I'm still at work too...I would suspect some type of bark beetle but it is difficult to tell from the pic.


----------



## MoreWater (Jun 2, 2008)

I can't get in any closer than this. Maybe I should find my loupe (it's rolling around the floor of my car somewhere).

I'm not at work, btw. For the record. I've got some volunteer newsletter stuff to do now. 

They look like what plum scale sounds like - that stuff they have out in hawaii and Cal (where the mounts came from). Any thoughts?


----------



## NYEric (Jun 2, 2008)

Mites?


----------



## Heather (Jun 2, 2008)

MoreWater said:


> I'm not at work, btw. For the record. I've got some volunteer newsletter stuff to do now.

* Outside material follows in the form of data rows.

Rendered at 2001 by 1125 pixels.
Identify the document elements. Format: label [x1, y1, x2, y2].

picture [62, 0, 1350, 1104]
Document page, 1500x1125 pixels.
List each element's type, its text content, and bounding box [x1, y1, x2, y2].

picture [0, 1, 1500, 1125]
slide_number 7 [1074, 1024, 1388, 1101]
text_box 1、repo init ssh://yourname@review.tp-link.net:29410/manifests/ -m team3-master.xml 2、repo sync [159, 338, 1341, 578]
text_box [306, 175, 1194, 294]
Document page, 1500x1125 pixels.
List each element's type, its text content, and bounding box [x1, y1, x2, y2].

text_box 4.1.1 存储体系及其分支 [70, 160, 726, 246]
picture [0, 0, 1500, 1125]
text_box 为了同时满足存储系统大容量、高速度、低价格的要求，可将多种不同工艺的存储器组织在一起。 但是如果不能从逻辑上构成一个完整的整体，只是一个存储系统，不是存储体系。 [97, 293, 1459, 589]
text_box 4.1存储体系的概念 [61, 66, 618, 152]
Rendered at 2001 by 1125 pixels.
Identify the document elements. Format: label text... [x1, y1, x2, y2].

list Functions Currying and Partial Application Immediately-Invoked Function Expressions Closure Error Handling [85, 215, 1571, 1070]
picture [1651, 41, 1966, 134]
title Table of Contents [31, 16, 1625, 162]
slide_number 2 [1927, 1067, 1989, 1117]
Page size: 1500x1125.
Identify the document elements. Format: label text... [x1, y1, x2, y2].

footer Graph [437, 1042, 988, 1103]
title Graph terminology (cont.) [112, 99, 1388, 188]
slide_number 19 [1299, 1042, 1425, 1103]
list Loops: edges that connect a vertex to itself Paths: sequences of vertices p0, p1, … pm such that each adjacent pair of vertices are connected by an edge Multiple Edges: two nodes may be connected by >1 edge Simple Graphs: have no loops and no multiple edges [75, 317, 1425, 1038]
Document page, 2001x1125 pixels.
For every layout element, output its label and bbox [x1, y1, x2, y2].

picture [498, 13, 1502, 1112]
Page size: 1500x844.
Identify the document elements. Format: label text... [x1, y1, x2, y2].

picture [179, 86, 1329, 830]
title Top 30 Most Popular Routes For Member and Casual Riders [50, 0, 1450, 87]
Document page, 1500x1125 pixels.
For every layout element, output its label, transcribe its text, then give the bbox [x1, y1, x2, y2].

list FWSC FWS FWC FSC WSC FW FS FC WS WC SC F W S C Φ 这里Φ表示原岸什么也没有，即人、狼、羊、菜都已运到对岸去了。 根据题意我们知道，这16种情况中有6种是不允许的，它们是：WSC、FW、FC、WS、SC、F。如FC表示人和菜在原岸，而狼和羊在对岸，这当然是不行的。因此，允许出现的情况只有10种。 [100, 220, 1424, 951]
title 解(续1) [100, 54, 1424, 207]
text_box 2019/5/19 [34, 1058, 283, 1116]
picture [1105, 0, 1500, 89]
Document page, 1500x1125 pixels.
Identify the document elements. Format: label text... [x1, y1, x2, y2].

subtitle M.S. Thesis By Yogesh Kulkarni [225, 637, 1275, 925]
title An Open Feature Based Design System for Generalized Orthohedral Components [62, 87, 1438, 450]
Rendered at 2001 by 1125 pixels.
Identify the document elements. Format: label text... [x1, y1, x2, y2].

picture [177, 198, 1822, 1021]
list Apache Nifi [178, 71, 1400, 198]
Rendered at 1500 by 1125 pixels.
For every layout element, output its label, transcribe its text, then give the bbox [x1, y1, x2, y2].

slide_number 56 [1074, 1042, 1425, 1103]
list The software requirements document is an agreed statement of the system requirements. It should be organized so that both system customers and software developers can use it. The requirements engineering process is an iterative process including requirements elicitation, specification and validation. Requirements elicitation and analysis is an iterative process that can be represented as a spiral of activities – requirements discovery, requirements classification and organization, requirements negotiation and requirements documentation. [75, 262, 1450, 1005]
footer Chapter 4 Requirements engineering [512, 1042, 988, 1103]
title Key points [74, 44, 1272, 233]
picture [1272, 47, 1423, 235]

Oh right, me neither...oh wait, I'm here! I guess I am still at work...


----------



## cwt (Jun 3, 2008)

Scary!!!!


----------



## NYEric (Jun 3, 2008)

Squish 'em!


----------



## Corbin (Jun 3, 2008)

Don't have a clue.


----------



## SlipperFan (Jun 3, 2008)

Are they damaging your plants?


----------



## MoreWater (Jun 3, 2008)

SlipperFan said:


> Are they damaging your plants?



The million dollar question. I wish I knew. 

They are about 1/8" in diameter. Like mealies, they don't move most of the time, but around dusk they get around. They are mostly on the cork, but I also see them on the roots and leaves (esp. around dusk), and now I have some on the leaves of a gesneriad underneath. I'm just waiting for things to explode in there. The fact that it survived an orange cleaner bath (mealies, larvae, ants and spiders die from it) and orthene is not a good sign.


----------



## SlipperFan (Jun 3, 2008)

What happens if you spray them with a little alcohol?


----------



## JeanLux (Jun 4, 2008)

I have those black 'things' too, and I was suspecting them being eggs of slugs!!?? Is that possible?? Jean


----------



## MoreWater (Jun 4, 2008)

JeanLux said:


> I have those black 'things' too, and I was suspecting them being eggs of slugs!!?? Is that possible?? Jean



I think slug eggs are milky colored and they don't "crawl" along Angrecoid roots. I hope.

Will try to remember to take alcohol to the office tomorrow. I think a bottle of Lagavulin might do the trick.


----------



## NYEric (Jun 4, 2008)

They are the same bugs that you sometimes find in the shower, Squish them!


----------



## Ernie (Jun 4, 2008)

NYEric said:


> They are the same bugs that you sometimes find in the shower, Squish them!



Note to self: don't shower at NYEric's house.  

-Ernie


----------



## goldenrose (Jun 4, 2008)

My guess would be in the snail or scale family??? As Dot asked - are they doing any damage?


----------



## Leo Schordje (Jun 4, 2008)

Kill 'em, squish 'em, poison 'em. What ever they are.


----------



## NYEric (Jun 4, 2008)

Ernie said:


> Note to self: don't shower at NYEric's house.
> -Ernie


Not at my house but I've been to some fleabag motels!


----------



## MoreWater (Jun 4, 2008)

Leo Schordje said:


> Kill 'em, squish 'em, poison 'em. What ever they are.



:rollhappy: sounds like a good plan, but not an easy task. Maybe I'll fumigate before the next trip.


----------